TO DO:
1. From the VR headset roundup, copy out the passage that opens with the words "We of course" and closes with "quality VR image.", switching "Vive" to "Pulse" throughout.
2. Answer these questions from the VR headset roundup:
(a) Which headset does the roundup call sort of the pioneers in the field?
(b) On what qualities do the writers base their opinion of the headsets they have tried?
(c) How many base stations come with the HTC Vive?

A roundup of best VR headsets of 2016. Is this real? Is this even happening? We are now officially in an age where we have enough Virtual Reality headsets to make a comparison/rating post! A few years ago it was only Oculus Rift, who were sort of the pioneers in this field, and now so many more have popped up that your average gamer is spoiled for choices. We expect many more, better, innovative VR headsets to be released in the coming months and years. We absolutely hope that is the case, because more competition would also mean the prices will come down, and every gamer’s house will have a VR headset. We are just salivating at the thought of VR based gaming championships. Bye-bye sunlight!
We of course don’t own all the headsets, and can only give our opinion on the ones we’ve tried, based on the feel, comfort, clarity, resolution and virtual reality simulation excellence:
1. HTC Vive
Even though Oculus started the VR war, HTC has drawn first blood with its Vive headset, making it the most complete VR experience on the market right now, complete with a headset (D’oh), two base stations for tracking the headset’s movement, two motion controllers to go pew-pew on space aliens. HTC Vive also happens to have one of the best screen resolution in the market right now, which gives you a very crisp quality VR image.

Saved entries:

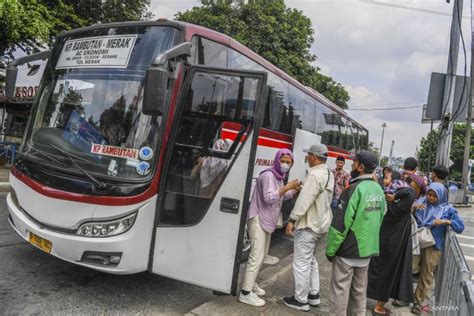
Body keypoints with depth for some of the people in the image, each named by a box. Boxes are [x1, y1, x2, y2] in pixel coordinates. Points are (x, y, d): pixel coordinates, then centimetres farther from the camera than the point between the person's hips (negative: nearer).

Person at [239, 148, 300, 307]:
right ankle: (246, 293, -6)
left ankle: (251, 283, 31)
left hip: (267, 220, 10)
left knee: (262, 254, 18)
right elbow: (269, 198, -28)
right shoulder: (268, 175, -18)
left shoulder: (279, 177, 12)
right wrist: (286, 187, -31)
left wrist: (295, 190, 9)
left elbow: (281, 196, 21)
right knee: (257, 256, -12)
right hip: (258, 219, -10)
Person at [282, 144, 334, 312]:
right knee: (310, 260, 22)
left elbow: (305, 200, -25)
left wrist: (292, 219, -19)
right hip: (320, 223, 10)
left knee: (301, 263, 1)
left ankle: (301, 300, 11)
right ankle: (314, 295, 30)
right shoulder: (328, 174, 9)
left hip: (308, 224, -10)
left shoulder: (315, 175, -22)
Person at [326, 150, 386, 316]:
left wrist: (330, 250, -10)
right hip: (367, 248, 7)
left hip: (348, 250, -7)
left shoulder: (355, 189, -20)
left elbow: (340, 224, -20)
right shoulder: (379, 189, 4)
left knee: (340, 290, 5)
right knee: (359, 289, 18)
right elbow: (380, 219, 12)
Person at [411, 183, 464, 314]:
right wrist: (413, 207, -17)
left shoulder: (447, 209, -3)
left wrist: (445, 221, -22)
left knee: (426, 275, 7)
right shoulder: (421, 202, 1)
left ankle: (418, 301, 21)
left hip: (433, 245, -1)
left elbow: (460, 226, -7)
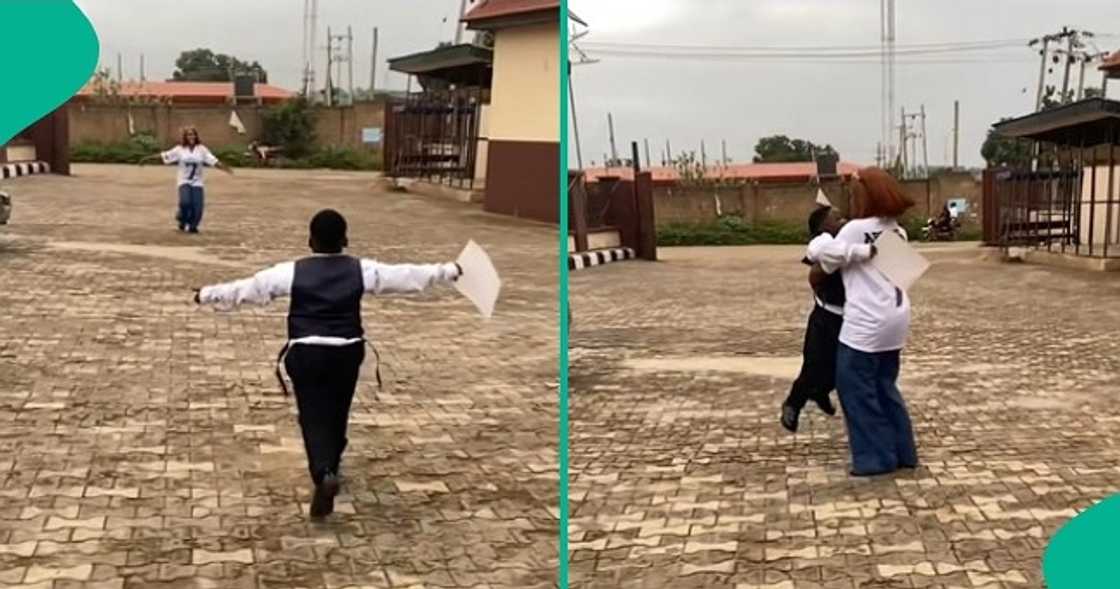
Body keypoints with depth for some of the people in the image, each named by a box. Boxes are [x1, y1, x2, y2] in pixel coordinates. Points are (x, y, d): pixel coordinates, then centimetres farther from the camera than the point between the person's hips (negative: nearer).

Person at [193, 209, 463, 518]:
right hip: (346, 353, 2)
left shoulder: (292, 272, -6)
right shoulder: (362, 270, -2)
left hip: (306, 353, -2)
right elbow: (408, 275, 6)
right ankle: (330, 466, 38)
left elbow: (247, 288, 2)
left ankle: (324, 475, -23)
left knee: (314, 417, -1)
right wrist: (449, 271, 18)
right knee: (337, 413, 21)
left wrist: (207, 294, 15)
...
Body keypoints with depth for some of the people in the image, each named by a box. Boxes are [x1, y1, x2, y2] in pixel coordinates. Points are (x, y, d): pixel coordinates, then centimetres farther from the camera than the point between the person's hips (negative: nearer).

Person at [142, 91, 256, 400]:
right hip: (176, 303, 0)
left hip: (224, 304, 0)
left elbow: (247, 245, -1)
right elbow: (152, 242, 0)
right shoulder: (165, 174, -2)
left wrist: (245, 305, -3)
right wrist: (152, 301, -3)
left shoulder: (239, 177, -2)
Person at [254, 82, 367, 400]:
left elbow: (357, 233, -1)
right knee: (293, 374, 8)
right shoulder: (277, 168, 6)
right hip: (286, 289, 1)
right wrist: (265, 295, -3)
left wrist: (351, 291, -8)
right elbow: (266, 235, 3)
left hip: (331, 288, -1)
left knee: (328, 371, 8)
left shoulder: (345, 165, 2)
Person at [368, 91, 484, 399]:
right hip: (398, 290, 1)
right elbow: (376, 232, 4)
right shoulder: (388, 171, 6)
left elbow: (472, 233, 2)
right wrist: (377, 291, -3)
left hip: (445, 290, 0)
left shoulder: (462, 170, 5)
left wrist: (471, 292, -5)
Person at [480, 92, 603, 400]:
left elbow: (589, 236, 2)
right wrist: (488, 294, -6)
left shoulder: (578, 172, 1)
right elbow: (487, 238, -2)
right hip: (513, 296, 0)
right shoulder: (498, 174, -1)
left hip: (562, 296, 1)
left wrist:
---
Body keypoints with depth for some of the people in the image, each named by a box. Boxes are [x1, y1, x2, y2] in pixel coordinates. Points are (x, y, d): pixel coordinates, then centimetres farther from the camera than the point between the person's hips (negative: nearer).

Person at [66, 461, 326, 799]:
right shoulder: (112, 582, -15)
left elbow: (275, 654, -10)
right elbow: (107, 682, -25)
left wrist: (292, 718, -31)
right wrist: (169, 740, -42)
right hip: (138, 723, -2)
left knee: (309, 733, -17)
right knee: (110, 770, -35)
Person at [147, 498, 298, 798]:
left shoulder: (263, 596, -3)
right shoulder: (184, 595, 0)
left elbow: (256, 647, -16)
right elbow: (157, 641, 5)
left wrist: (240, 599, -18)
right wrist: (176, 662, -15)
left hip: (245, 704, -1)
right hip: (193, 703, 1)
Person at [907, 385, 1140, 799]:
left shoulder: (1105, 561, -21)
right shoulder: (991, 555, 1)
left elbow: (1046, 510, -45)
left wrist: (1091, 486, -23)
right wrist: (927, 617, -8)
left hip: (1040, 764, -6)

RESULTS BY TASK:
1.
We of course don’t own all the headsets, and can only give our opinion on the ones we’ve tried, based on the feel, comfort, clarity, resolution and virtual reality simulation excellence:
1. HTC Pulse
Even though Oculus started the VR war, HTC has drawn first blood with its Pulse headset, making it the most complete VR experience on the market right now, complete with a headset (D’oh), two base stations for tracking the headset’s movement, two motion controllers to go pew-pew on space aliens. HTC Pulse also happens to have one of the best screen resolution in the market right now, which gives you a very crisp quality VR image.

2.
(a) Oculus Rift
(b) Feel, comfort, clarity, resolution and virtual reality simulation excellence
(c) Two